City of Refuge Quotes

Quotes

Back in North Carolina Gillis had shot a white man and, with the aid of prayer and automobile, probably escaped a lynching.

Narrator

King Solomon Gillis has arrived in the big city, on the run from possible vengeance for the death of a white man at his hands. He claims it was an accident, but even if true if still won’t matter. Not to a black man in North Carolina before anyone has ever heard the name Martin Luther King. For Gillis, what Harlem represents to a man under such circumstances is put in form of metaphor when he muses shortly after getting his first sight of all the black faces in the town that he’s died and woke up in Heaven.

Presently, as he proceeded, a pair of bright green stockings caught and held his attention. Tony, the storekeeper, was crossing the sidewalk with a bushel of apples. There was a collision; the apples rolled, Tony exploded; King Solomon apologized.

Narrator

Watching all this is the man who is the first person Gillis has met in Harlem: Mouse Uggam. Mouse helps him with directions to an address he brought him, but he’s no good Samaritan. The entire episode unfolds before Mouse’s greedy eyes like a dream come to life. Gillis is, as he thinks to himself, “the shine I been waitin’ for.” This incident only takes a paragraph and moves quickly but introduces two important characters—the girl in the green stockings and Tony the grocer—as well as the concept of black on black racism and prejudice. That is not to mention how it is also the revelation that Mouse isn’t quite as nice as he seems nor is Gillis the tough killer the narration originally presented.

“Even got cullud police-mans.”

King Solomon Gillis

Among the many sights in Harlem which stun and astound Gillis is that of a black uniformed police directing traffic in a busy street with the confidence and authority to stop not just blacks, but white people as well. The very idea of a black man telling white men when to stop and watching as they actually obeyed his order burrows into the head of Gillis and lays eggs there. “Even got cullud police-mans” becomes something of a mantra recurring through the course of the narrative until its last appearance as the thematic climax to the action.

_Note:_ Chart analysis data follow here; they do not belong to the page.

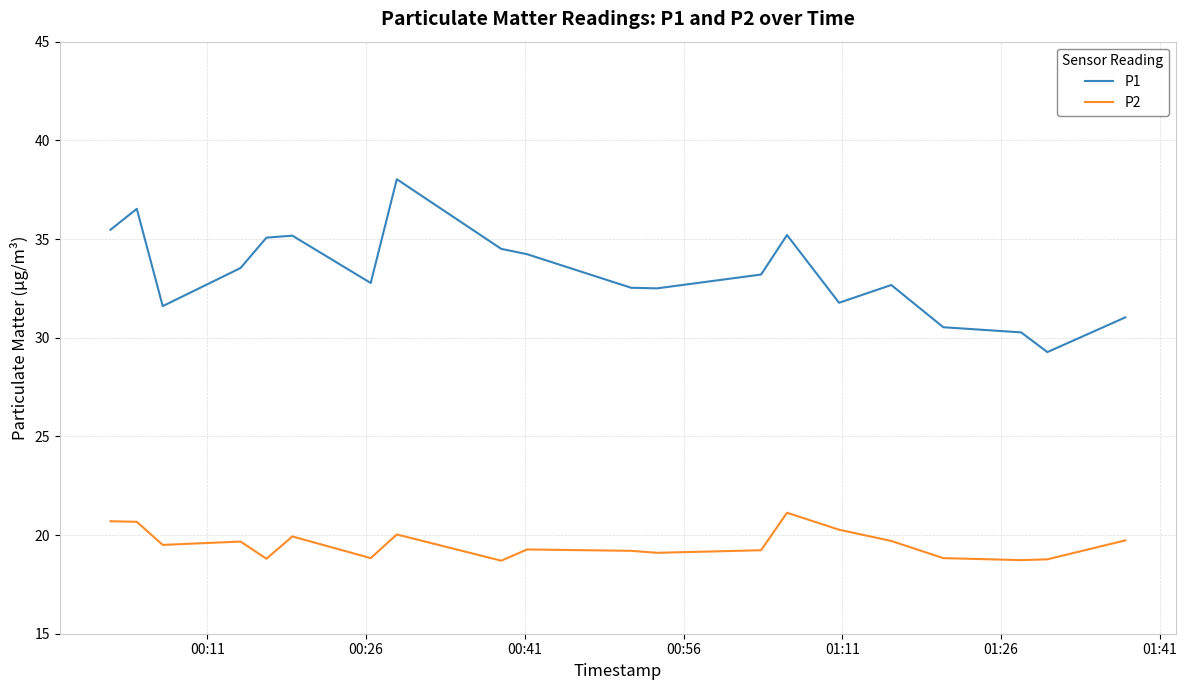

What is the difference between the maximum and minimum values in the P1 series?

8.8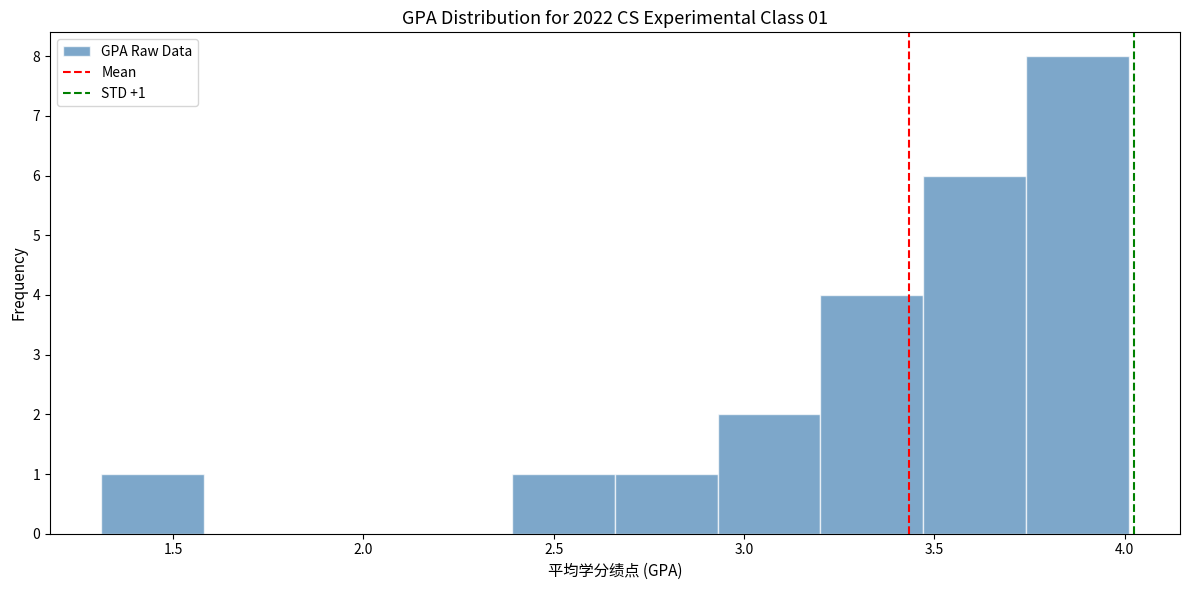

Which range on the x-axis has the tallest bar?

3.75 to 4.00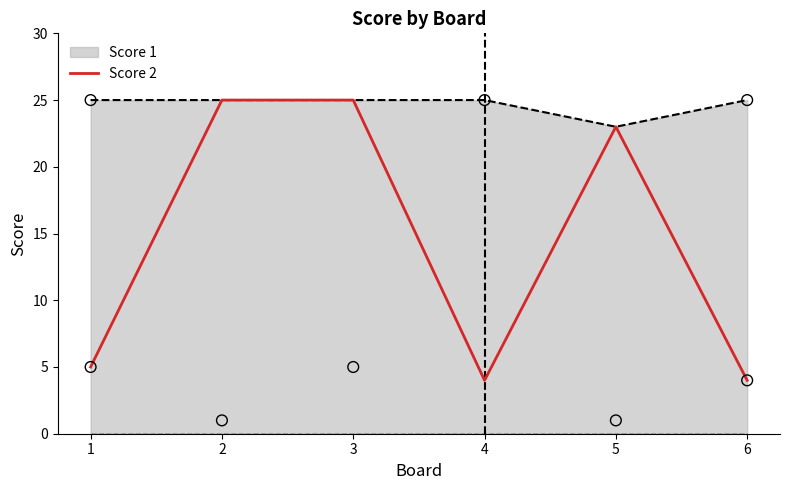

Between 2 and 1, which is larger?

2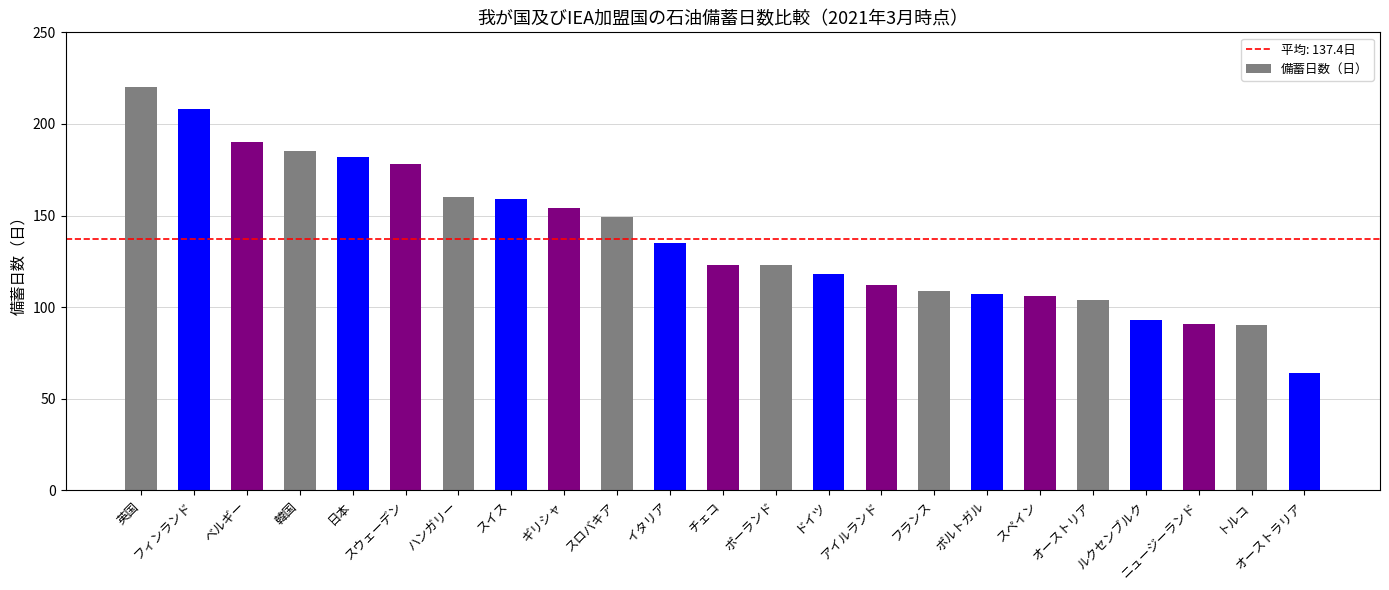

What is the label of the 3rd bar from the left?

ベルギー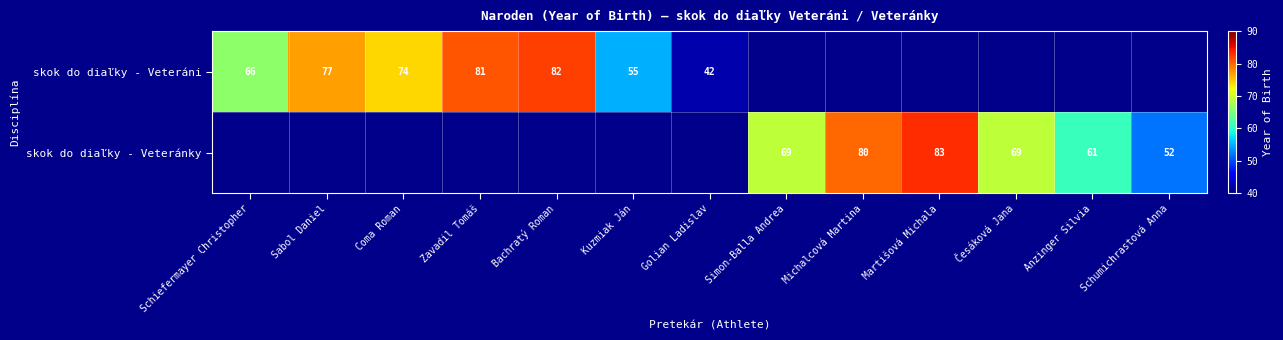

Is the value of skok do diaľky - Veteránky at Česáková Jana greater than the value of skok do diaľky - Veteráni at Zavadil Tomáš?

No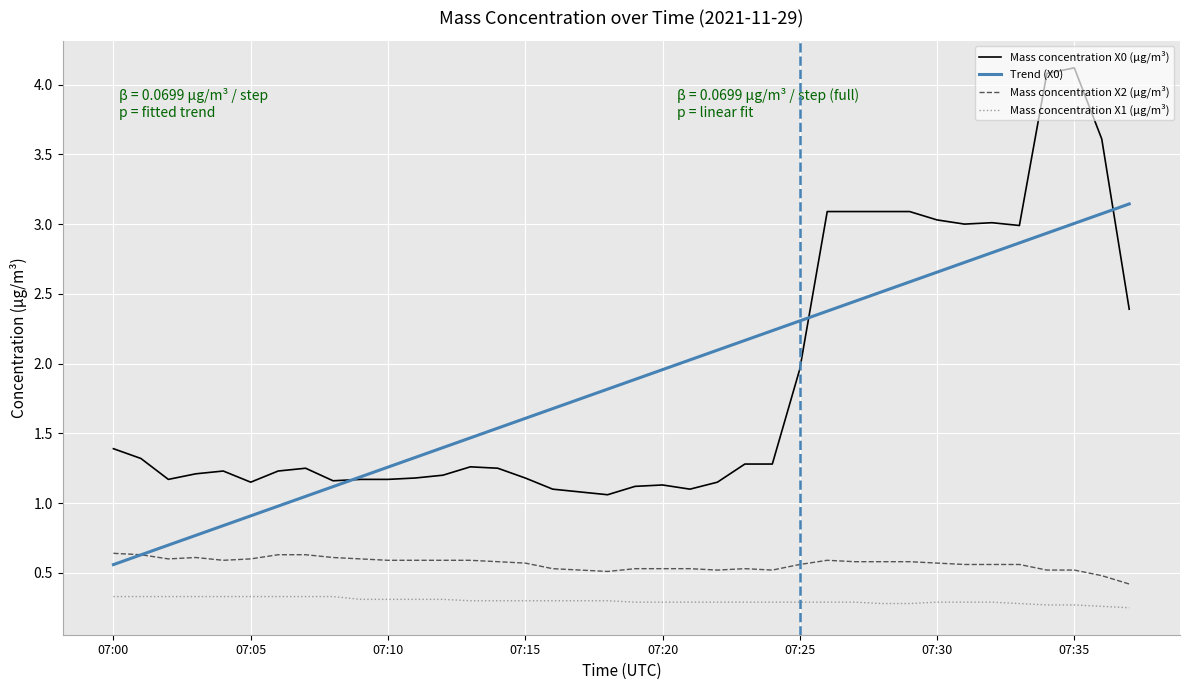

What is the greatest value displayed?

4.1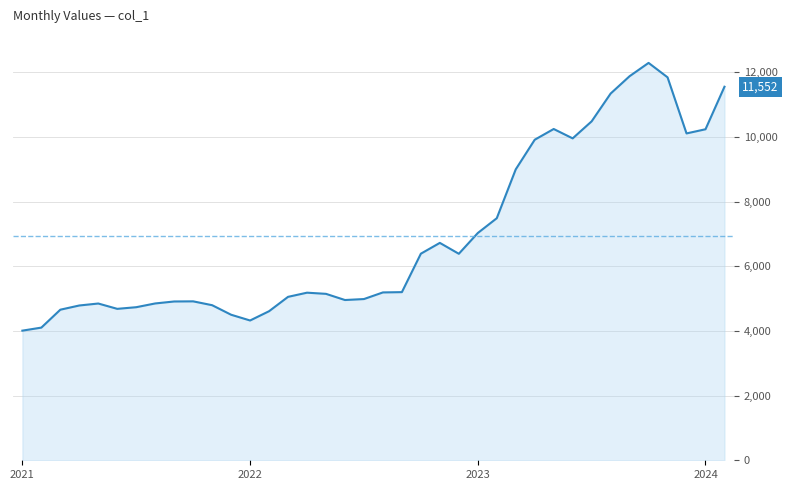

What is the sum of all values?

263296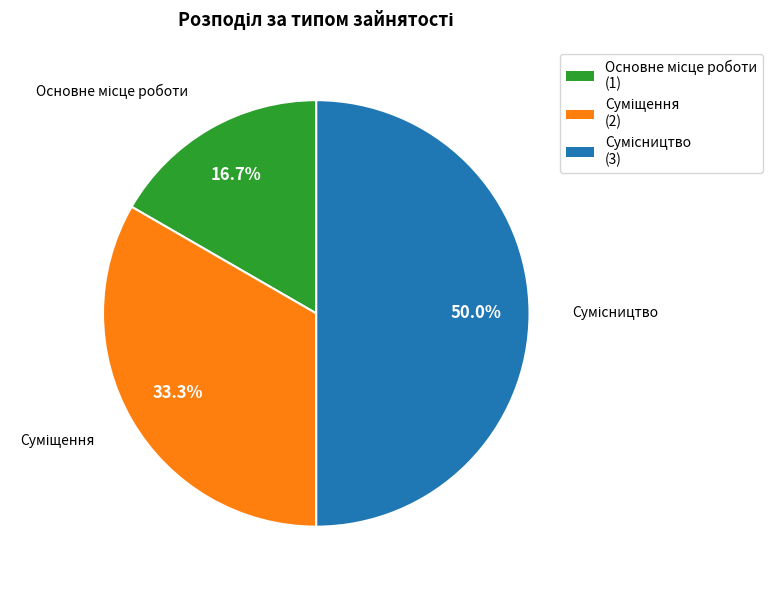

Is there any slice that represents more than half of the pie?

No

“Ain’t but two things in dis world, Mouse, I really wants. One is to be a policeman. Been wantin dat ev’y sence I see dat cullud traffic cop dat day. Other is to get myse’f a gal lak that one over yonder.”

King Solomon Gillis

This quote is significant for several reasons. One is fairly obvious: the dialogue is written as spoke dialect. This can make the story a little difficult for readers not familiar with words spelled out phonetically rather than in proper English. The upside is that it is not narrated as a dialect story so only the dialogue rather than the entire narrative must be parsed for understanding. And the dialogue is easy enough to interpret. Beyond that, this quite also points yet again to the obsessive quality of Gillis whose mind is focused almost at all times, it sometimes seems, upon those two desires he mentions. His first day—his very first minutes—in Harlem have registered upon his mind just two images: the black policeman and the girl in the green stockings. And these two obsessions do ultimately collide in the end, revealing the thematic unity of the story and the author’s powers of efficiency.